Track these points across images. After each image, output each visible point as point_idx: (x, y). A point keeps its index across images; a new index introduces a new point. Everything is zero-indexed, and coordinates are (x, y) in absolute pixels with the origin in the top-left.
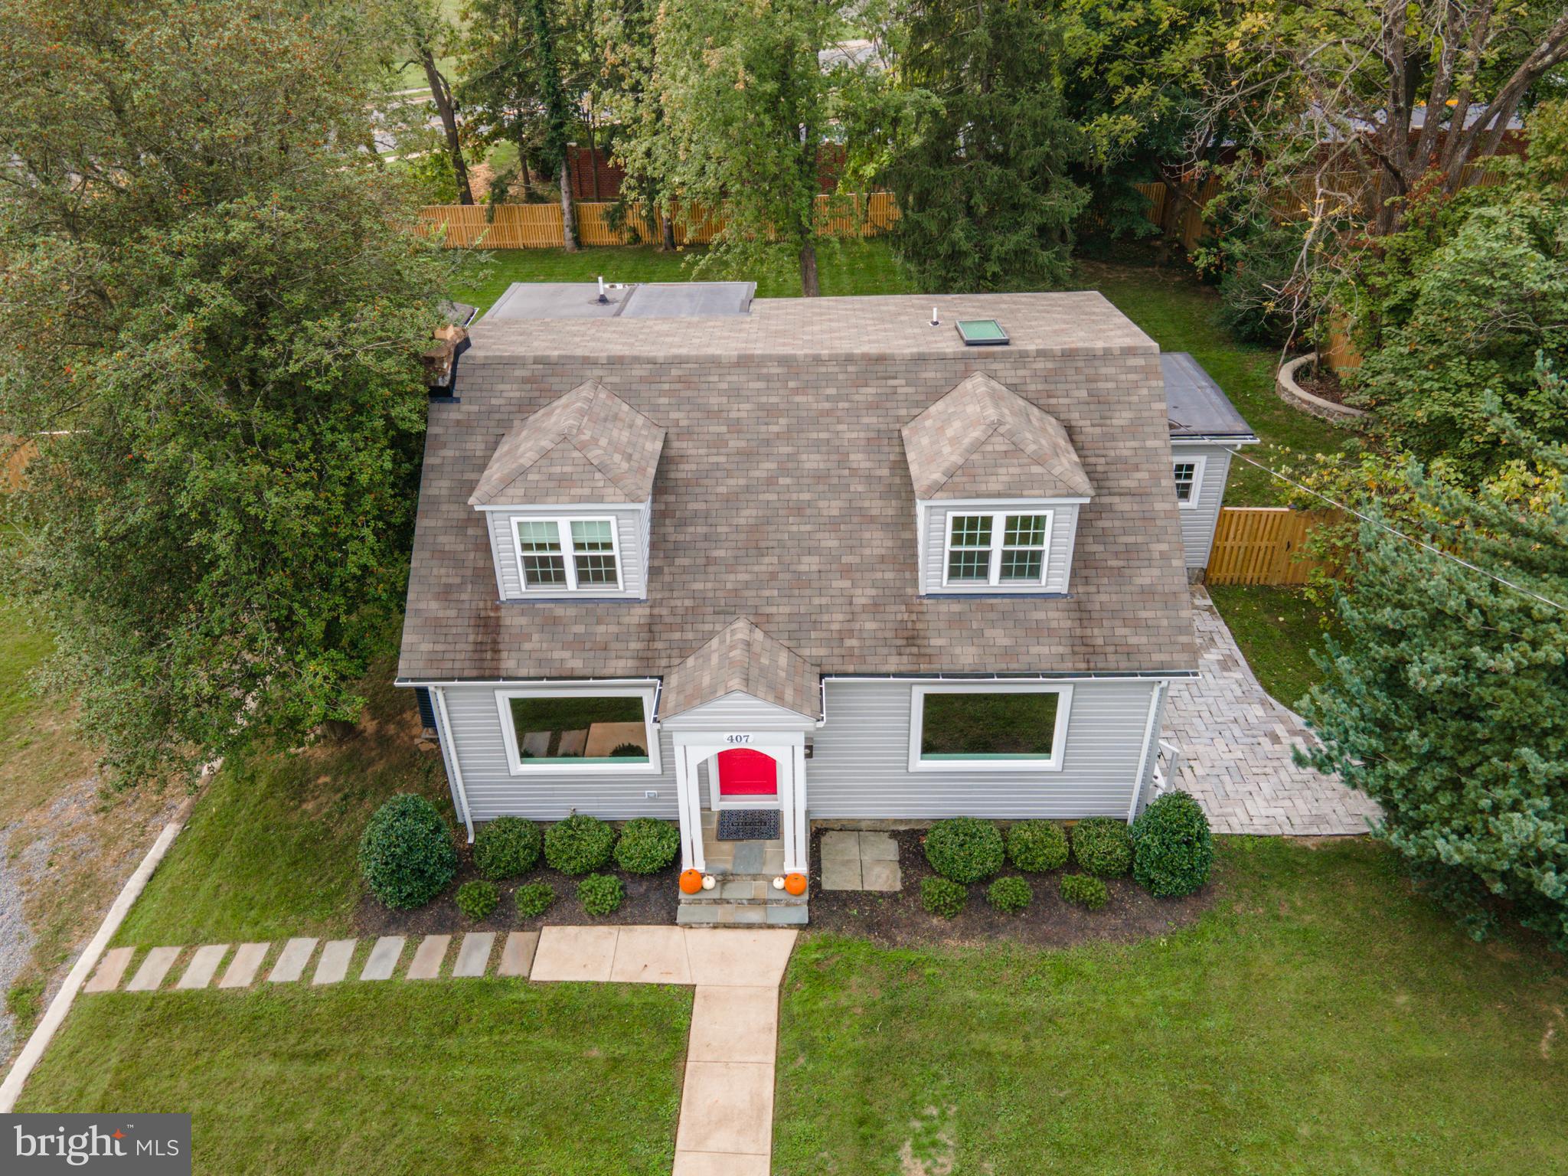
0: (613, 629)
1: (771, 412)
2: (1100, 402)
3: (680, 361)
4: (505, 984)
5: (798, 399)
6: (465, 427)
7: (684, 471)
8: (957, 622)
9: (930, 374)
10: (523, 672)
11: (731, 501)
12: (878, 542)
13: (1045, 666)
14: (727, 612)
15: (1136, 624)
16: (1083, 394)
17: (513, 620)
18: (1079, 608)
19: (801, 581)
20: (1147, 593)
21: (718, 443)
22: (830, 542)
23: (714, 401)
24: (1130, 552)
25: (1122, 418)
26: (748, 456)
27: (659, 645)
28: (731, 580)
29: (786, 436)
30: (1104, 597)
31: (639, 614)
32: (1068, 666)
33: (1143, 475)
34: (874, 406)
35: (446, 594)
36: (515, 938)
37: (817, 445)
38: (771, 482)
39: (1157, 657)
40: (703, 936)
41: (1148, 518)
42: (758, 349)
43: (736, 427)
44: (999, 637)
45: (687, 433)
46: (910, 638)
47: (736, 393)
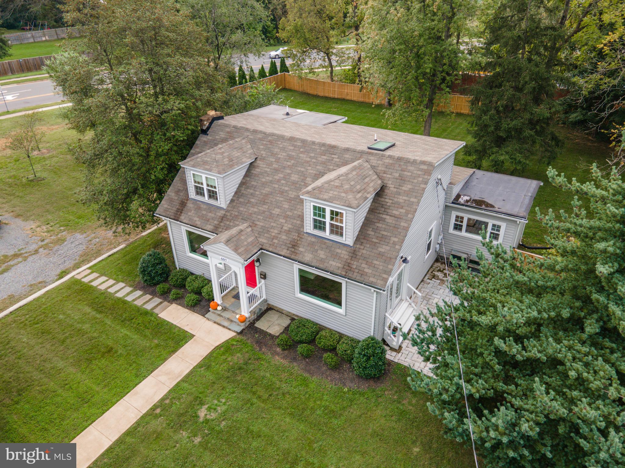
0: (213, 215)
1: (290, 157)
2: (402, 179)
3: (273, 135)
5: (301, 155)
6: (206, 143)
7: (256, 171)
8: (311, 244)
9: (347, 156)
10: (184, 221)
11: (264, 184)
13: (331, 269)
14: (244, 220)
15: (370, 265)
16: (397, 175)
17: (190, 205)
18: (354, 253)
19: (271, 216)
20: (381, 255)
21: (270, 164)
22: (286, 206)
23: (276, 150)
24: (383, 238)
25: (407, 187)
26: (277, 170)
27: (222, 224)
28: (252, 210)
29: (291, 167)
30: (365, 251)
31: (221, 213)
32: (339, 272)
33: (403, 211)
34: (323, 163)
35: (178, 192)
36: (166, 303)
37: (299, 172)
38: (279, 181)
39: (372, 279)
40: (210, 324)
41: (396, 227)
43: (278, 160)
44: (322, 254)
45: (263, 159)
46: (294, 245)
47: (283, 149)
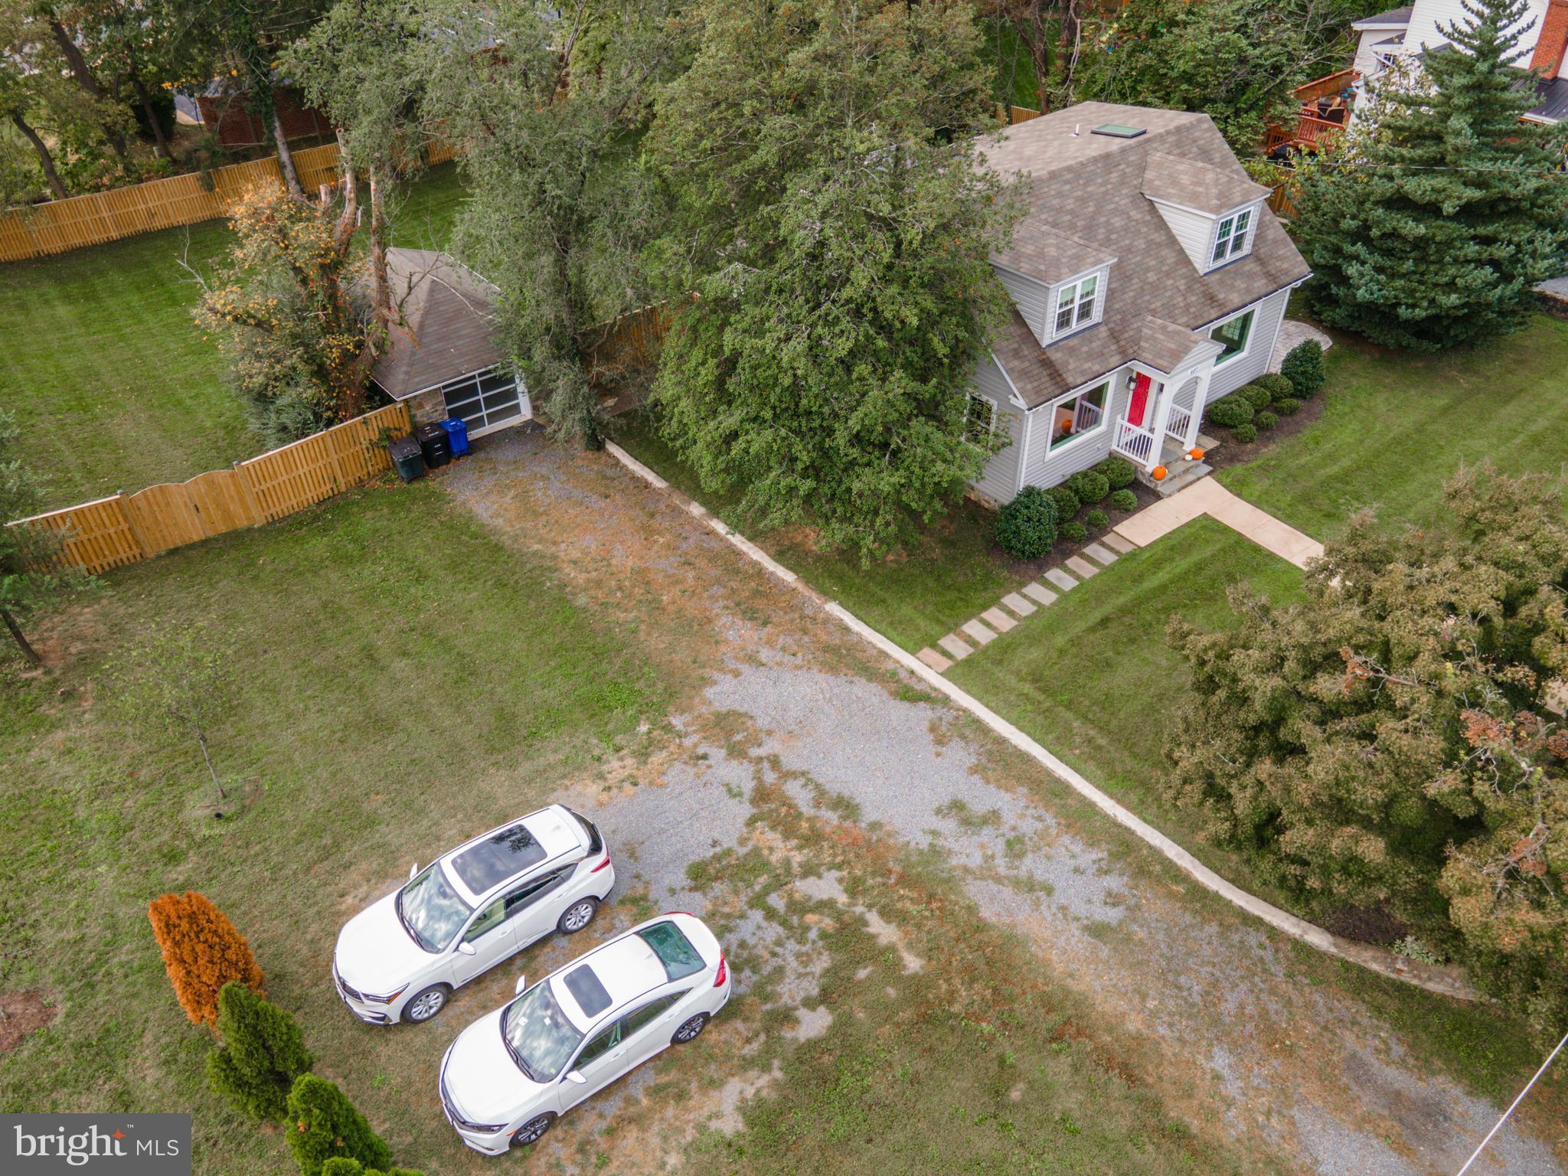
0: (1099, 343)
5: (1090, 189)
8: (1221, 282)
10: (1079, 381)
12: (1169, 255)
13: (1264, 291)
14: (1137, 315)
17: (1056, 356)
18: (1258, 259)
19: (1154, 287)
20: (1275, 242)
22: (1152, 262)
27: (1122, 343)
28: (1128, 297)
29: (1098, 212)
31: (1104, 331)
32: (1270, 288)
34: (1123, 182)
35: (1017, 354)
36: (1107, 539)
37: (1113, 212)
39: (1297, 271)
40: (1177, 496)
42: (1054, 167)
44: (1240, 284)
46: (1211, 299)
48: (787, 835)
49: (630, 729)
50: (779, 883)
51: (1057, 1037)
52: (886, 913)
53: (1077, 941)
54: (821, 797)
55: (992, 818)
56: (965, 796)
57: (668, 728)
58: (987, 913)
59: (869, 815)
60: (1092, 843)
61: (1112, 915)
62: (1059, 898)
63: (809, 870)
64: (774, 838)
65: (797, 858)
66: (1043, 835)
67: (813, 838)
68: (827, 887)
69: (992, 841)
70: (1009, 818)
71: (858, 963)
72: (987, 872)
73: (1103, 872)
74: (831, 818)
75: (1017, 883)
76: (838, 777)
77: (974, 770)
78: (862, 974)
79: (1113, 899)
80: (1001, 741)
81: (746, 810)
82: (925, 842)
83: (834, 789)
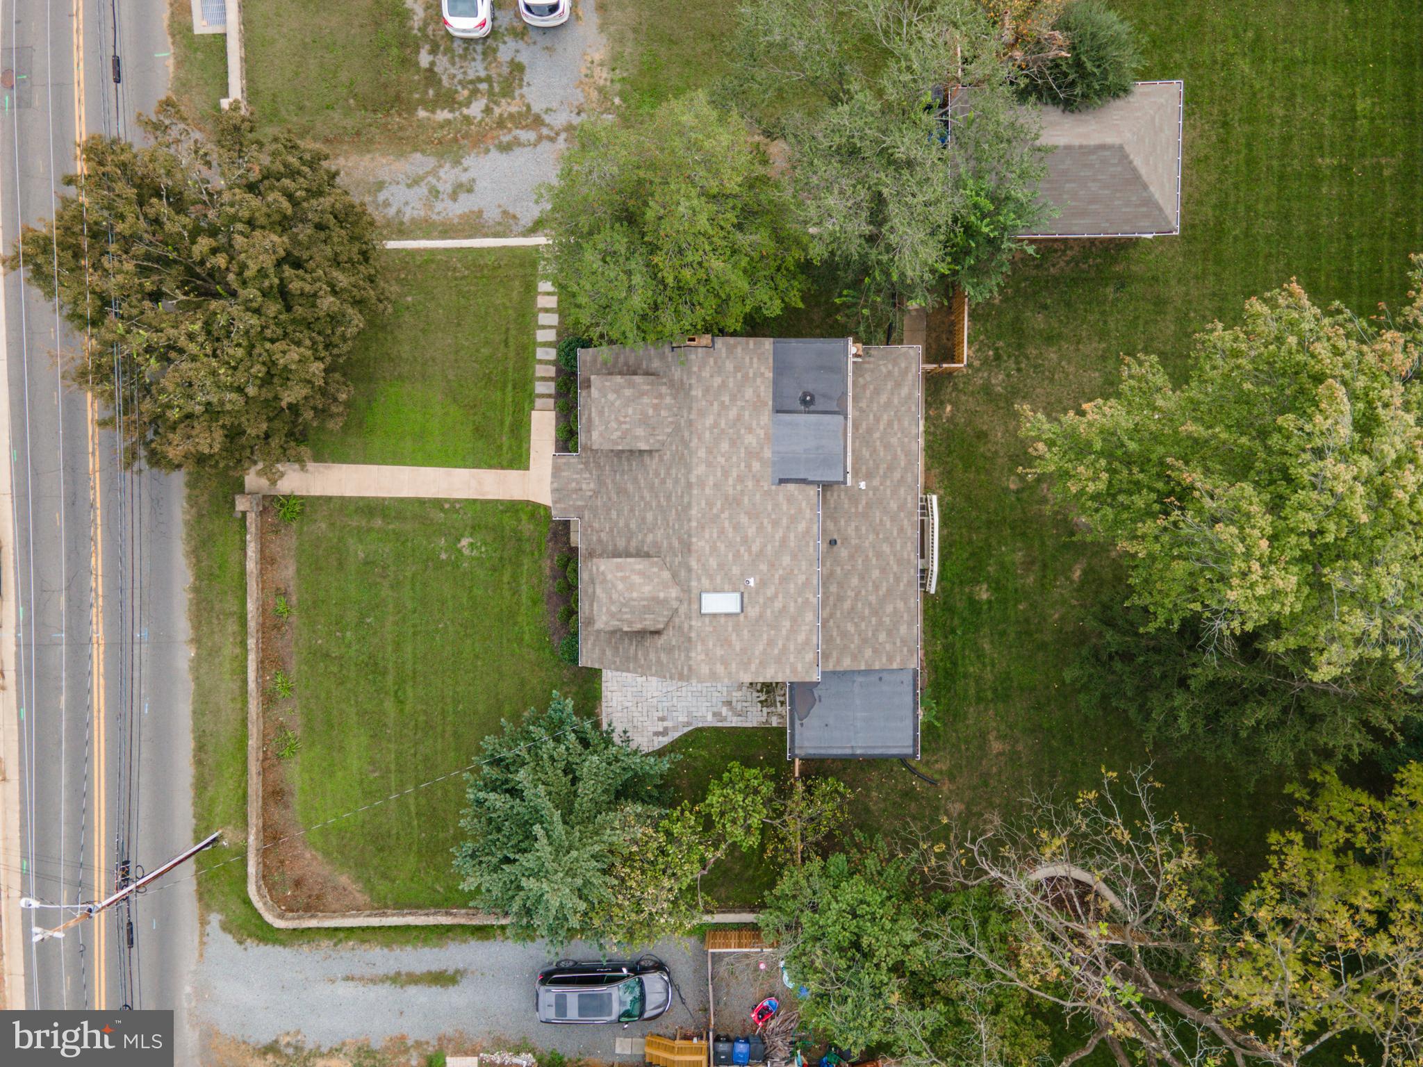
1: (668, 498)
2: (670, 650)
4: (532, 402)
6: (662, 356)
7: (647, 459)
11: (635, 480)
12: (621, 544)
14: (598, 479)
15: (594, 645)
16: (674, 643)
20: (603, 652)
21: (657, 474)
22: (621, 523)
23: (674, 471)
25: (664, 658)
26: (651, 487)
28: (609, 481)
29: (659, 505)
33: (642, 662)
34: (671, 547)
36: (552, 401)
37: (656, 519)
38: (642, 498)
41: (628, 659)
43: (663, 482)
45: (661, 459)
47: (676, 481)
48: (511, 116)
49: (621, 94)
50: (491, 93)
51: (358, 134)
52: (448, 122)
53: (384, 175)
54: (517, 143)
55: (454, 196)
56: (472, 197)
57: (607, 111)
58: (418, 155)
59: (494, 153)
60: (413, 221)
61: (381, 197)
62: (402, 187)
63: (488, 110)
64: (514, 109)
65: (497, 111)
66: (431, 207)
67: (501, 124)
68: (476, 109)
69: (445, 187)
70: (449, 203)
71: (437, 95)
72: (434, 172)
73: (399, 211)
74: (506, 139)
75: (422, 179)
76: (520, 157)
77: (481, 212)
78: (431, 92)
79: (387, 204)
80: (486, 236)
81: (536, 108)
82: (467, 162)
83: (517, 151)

### Your task
Nothing but an exact transcription of the material, without pictures, should be returned.

### Response to this exercise
Track these points across images. After each image, output each visible point as point_idx: (x, y). A point keeps its index across images; a new index introduces a new point. Everything is zero-indexed, and coordinates are (x, y) in absolute pixels with the origin in the top-left.
0: (613, 629)
1: (771, 412)
2: (1100, 402)
3: (680, 361)
4: (505, 984)
5: (798, 399)
6: (465, 427)
7: (684, 471)
8: (957, 622)
9: (930, 374)
10: (523, 672)
11: (731, 501)
12: (878, 542)
13: (1045, 666)
14: (727, 612)
15: (1136, 624)
16: (1083, 394)
17: (513, 620)
18: (1079, 608)
19: (801, 581)
20: (1147, 593)
21: (718, 443)
22: (830, 542)
23: (714, 401)
24: (1130, 552)
25: (1122, 418)
26: (748, 456)
27: (659, 645)
28: (731, 580)
29: (786, 436)
30: (1104, 597)
31: (639, 614)
32: (1068, 666)
33: (1143, 475)
34: (874, 406)
35: (446, 594)
36: (515, 938)
37: (817, 445)
38: (771, 482)
39: (1157, 657)
40: (703, 936)
41: (1148, 518)
42: (758, 349)
43: (736, 427)
44: (999, 637)
45: (687, 433)
46: (910, 638)
47: (736, 393)
0: (213, 215)
1: (290, 157)
2: (402, 179)
3: (273, 135)
5: (301, 155)
6: (206, 143)
7: (256, 171)
8: (311, 244)
9: (347, 156)
10: (184, 221)
11: (264, 184)
13: (331, 269)
14: (244, 220)
15: (370, 265)
16: (397, 175)
17: (190, 205)
18: (354, 253)
19: (271, 216)
20: (381, 255)
21: (270, 164)
22: (286, 206)
23: (276, 150)
24: (383, 238)
25: (407, 187)
26: (277, 170)
27: (222, 224)
28: (252, 210)
29: (291, 167)
30: (365, 251)
31: (221, 213)
32: (339, 272)
33: (403, 211)
34: (323, 163)
35: (178, 192)
36: (166, 303)
37: (299, 172)
38: (279, 181)
39: (372, 279)
40: (210, 324)
41: (396, 227)
43: (278, 160)
44: (322, 254)
45: (263, 159)
46: (294, 245)
47: (283, 149)
0: (1099, 343)
5: (1090, 189)
8: (1221, 282)
10: (1079, 381)
12: (1169, 255)
13: (1264, 291)
14: (1137, 315)
17: (1056, 356)
18: (1258, 259)
19: (1154, 287)
20: (1275, 242)
22: (1152, 262)
27: (1122, 343)
28: (1128, 297)
29: (1098, 212)
31: (1104, 331)
32: (1270, 288)
34: (1123, 182)
35: (1017, 354)
36: (1107, 539)
37: (1113, 212)
39: (1297, 271)
40: (1177, 496)
42: (1054, 167)
44: (1240, 284)
46: (1211, 299)
48: (787, 835)
49: (630, 729)
50: (779, 883)
51: (1057, 1037)
52: (886, 913)
53: (1077, 941)
54: (821, 797)
55: (992, 818)
56: (965, 796)
57: (668, 728)
58: (987, 913)
59: (869, 815)
60: (1092, 843)
61: (1112, 915)
62: (1059, 898)
63: (809, 870)
64: (774, 838)
65: (797, 858)
66: (1043, 835)
67: (813, 838)
68: (827, 887)
69: (992, 841)
70: (1009, 818)
71: (858, 963)
72: (987, 872)
73: (1103, 872)
74: (831, 818)
75: (1017, 883)
76: (838, 777)
77: (974, 770)
78: (862, 974)
79: (1113, 899)
80: (1001, 741)
81: (746, 810)
82: (925, 842)
83: (834, 789)
1: (668, 498)
2: (670, 650)
4: (532, 402)
6: (662, 356)
7: (647, 459)
11: (635, 480)
12: (621, 544)
14: (598, 479)
15: (594, 645)
16: (674, 643)
20: (603, 652)
21: (657, 474)
22: (621, 523)
23: (674, 471)
25: (664, 658)
26: (651, 487)
28: (609, 481)
29: (659, 505)
33: (642, 662)
34: (671, 547)
36: (552, 401)
37: (656, 519)
38: (642, 498)
41: (628, 659)
43: (663, 482)
45: (661, 459)
47: (676, 481)
48: (511, 116)
49: (621, 94)
50: (491, 93)
51: (358, 134)
52: (448, 122)
53: (384, 175)
54: (517, 143)
55: (454, 196)
56: (472, 197)
57: (607, 111)
58: (418, 155)
59: (494, 153)
60: (413, 221)
61: (381, 197)
62: (402, 187)
63: (488, 110)
64: (514, 109)
65: (497, 111)
66: (431, 207)
67: (501, 124)
68: (476, 109)
69: (445, 187)
70: (449, 203)
71: (437, 95)
72: (434, 172)
73: (399, 211)
74: (506, 139)
75: (422, 179)
76: (520, 157)
77: (481, 212)
78: (431, 92)
79: (387, 204)
80: (486, 236)
81: (536, 108)
82: (467, 162)
83: (517, 151)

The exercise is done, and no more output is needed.